Implementation of the Apache Kafka® with the Apache AVRO serialization in Pega
The attached document is the lesson learned for a future reuse with the implementation details of the Pega Platform integration with the Apache Kafka streaming platform using the Apache AVRO serialization.
Demonstrate the implementation of the Apache Kafka event streaming platform with the Apache AVRO serialization to consume the Apache AVRO messages using the Pega Real-Time Data Flow run.
The Apache Kafka® is a distributed streaming platform, which has three key capabilities:
publish and subscribe to streams of records, like a message queue or enterprise messaging system
store streams of records in a fault-tolerant durable way
process streams of records, as they occur
Kafka is generally used for two broad classes of applications:
building the real-time streaming data pipelines that reliably get data between systems
building the real-time streaming applications that transform or react to the streams of data
The Pega Exchange component is not available officially yet. The described component was delivered and tested on Pega 8.2.x and sanity checked on Pega 8.3. I have asked the product team, when there is a plan to release it as the official Pega Exchange component and if the current version of it can be shared here, so I will update you, as soon as I know that.
I did not test the writing into the topic, but I think that it should work too, as reading works. To use AVRO serialization in Pega you need to define classes in Pega with properties, which represent the AVRO message. Having that, when you create the Kafka Data Set in the class, which is the root of the message, you should be able to read and write from and into AVRO messages.
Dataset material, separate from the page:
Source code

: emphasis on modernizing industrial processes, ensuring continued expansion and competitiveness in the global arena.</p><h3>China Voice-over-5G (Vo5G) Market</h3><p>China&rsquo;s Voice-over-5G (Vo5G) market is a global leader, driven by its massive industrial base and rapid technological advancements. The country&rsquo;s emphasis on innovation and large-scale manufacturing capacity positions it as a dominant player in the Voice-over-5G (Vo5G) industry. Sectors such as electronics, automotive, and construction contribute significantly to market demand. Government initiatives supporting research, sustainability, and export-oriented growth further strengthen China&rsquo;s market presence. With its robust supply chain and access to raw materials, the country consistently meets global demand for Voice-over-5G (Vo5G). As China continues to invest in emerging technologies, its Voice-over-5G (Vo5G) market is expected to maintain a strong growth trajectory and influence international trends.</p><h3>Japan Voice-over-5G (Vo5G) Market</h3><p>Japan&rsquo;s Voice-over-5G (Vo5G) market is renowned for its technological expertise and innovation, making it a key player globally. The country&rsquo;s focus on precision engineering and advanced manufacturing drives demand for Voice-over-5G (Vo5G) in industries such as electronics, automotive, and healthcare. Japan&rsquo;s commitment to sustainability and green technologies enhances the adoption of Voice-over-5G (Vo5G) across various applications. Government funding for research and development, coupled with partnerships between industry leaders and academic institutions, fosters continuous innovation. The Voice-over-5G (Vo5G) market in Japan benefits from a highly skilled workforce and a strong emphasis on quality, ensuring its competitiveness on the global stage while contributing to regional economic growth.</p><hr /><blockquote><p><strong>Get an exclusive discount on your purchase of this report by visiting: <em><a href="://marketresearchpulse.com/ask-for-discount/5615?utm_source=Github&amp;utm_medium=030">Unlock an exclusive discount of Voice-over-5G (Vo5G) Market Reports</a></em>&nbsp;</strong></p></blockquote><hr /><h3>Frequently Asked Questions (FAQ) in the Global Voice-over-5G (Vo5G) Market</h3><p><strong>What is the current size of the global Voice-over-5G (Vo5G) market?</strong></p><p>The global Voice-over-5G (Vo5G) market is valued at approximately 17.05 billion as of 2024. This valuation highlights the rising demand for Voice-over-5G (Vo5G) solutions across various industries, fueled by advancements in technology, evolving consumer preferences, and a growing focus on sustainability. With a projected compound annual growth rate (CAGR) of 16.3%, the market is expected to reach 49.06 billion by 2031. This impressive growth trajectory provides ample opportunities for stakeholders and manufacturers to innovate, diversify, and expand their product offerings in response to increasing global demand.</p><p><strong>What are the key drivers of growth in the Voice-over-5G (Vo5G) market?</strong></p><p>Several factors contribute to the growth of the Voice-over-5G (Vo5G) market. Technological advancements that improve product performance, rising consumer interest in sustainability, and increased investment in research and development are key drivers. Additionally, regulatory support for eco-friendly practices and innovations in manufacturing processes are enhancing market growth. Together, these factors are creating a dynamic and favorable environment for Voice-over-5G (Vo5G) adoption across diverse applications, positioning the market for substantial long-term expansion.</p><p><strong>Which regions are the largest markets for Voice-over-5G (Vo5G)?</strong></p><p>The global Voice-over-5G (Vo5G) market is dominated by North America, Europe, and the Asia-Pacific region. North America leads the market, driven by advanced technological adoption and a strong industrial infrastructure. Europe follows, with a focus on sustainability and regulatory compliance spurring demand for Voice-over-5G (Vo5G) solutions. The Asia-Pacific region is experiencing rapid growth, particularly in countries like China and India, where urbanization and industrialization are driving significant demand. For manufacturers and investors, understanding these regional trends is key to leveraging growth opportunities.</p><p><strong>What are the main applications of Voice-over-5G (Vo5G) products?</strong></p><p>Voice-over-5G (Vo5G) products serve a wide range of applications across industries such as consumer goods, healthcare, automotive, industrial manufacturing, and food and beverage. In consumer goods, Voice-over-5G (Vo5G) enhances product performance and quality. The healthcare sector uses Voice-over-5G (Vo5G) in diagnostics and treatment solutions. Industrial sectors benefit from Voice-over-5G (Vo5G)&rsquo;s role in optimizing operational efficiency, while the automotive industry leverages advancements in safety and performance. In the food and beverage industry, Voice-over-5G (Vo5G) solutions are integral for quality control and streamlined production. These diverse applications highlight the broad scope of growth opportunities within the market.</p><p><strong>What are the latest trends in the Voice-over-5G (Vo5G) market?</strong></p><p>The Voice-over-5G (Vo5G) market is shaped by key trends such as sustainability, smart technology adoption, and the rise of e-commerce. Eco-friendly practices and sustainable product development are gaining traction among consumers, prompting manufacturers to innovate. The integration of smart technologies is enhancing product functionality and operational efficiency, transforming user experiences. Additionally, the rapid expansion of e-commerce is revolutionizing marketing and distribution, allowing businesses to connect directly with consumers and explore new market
I assume to write, you need to prepare the correct messages (matching the AVRO schema) in the flow e.g. using a convert shape, data transform.
When the Kafka Data Set is used on the left side of the Data Flow (reading data), then this Data Flow run can be only the real-time flow, as incoming messages come from the stream, so Pega automatically recognizes the real-time Data Flow run, not a batch Data Flow run.
You can create a batch run, when you are using a non-stream input to the Data Flow, like Data Set of the type Table. Having that, you should be able to write into the Kafka Data Set. When Kafka Data Set is configured on the input and output of the Data Flow, then the Data Flow run will be the real-time type only.
I do not know the official timeline, when this component will be shared to the marketplace, as it has to be tested and prepared for different Pega versions. The described AVRO package from my article was delivered for a project need, as a first version of this component and tested for Pega Platform 8.2.1-8.2.3.
The AVRO out of the box support is challenging, as every single customer uses it in a different way. This component has been tested on 8.2.x and sanity checked on 8.3 and it is not supported by Pega in production by GCS. Component will not be released via Marketplace primary due to a very long time it takes to publish and keep the component up to date.That being said, all new versions and fixes will be delivered via github. Tentatively, there is a plan to add native platform Avro support in 8.6.
This component is published the Pega GitHub repository:
I think that this message closes the AVRO conversation in this topic for now, as I am not working on the progress of this component, or maintenance of it. As I mentioned, code can be re-used, but with the risk of no production support for now.